Dataset excerpts
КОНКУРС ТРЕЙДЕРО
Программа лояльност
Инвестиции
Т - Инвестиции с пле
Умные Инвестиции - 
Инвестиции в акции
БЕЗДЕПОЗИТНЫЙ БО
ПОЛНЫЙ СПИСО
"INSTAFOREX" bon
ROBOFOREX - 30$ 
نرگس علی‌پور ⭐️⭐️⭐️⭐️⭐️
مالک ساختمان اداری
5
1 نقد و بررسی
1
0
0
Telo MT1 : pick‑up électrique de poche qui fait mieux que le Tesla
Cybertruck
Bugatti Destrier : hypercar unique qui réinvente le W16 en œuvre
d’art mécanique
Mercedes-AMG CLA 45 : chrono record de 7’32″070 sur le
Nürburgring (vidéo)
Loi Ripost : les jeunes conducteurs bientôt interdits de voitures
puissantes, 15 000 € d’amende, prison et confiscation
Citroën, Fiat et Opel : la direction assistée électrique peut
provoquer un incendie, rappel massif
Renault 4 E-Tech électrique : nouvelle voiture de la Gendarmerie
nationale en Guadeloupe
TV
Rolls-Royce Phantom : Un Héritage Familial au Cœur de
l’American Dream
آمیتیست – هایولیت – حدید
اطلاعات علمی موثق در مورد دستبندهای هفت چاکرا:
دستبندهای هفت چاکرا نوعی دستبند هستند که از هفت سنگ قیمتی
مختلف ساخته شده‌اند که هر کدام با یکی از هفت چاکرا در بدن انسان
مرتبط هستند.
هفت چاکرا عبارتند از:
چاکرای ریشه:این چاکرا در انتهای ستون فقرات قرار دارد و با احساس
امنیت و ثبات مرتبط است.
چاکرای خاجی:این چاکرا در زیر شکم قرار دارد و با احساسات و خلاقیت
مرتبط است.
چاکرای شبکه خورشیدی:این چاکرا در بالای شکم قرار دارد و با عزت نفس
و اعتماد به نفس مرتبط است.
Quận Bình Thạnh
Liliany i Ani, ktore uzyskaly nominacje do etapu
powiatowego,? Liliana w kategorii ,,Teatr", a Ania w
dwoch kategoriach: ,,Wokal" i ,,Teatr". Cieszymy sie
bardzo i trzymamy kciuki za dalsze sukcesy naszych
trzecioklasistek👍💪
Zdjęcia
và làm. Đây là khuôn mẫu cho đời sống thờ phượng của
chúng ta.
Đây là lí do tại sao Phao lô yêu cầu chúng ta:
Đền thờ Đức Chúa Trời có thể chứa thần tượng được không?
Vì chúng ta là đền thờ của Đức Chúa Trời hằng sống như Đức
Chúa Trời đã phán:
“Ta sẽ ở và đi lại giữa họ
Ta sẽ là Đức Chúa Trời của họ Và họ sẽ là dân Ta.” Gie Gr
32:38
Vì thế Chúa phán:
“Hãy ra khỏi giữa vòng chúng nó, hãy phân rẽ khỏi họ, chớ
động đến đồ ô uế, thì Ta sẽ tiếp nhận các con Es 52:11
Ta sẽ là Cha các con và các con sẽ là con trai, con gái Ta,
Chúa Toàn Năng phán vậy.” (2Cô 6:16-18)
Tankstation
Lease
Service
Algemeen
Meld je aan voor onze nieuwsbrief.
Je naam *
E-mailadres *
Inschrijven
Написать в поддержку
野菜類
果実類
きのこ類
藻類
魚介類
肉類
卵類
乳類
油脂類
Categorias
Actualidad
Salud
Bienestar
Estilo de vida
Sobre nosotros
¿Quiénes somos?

Exercise details
From the first line of the material above down to the line with "puissantes, 15 000", output each line exactly; include both of those lines and add no others.

Response for this exercise
КОНКУРС ТРЕЙДЕРО
Программа лояльност
Инвестиции
Т - Инвестиции с пле
Умные Инвестиции - 
Инвестиции в акции
БЕЗДЕПОЗИТНЫЙ БО
ПОЛНЫЙ СПИСО
"INSTAFOREX" bon
ROBOFOREX - 30$ 
نرگس علی‌پور ⭐️⭐️⭐️⭐️⭐️
مالک ساختمان اداری
5
1 نقد و بررسی
1
0
0
Telo MT1 : pick‑up électrique de poche qui fait mieux que le Tesla
Cybertruck
Bugatti Destrier : hypercar unique qui réinvente le W16 en œuvre
d’art mécanique
Mercedes-AMG CLA 45 : chrono record de 7’32″070 sur le
Nürburgring (vidéo)
Loi Ripost : les jeunes conducteurs bientôt interdits de voitures
puissantes, 15 000 € d’amende, prison et confiscation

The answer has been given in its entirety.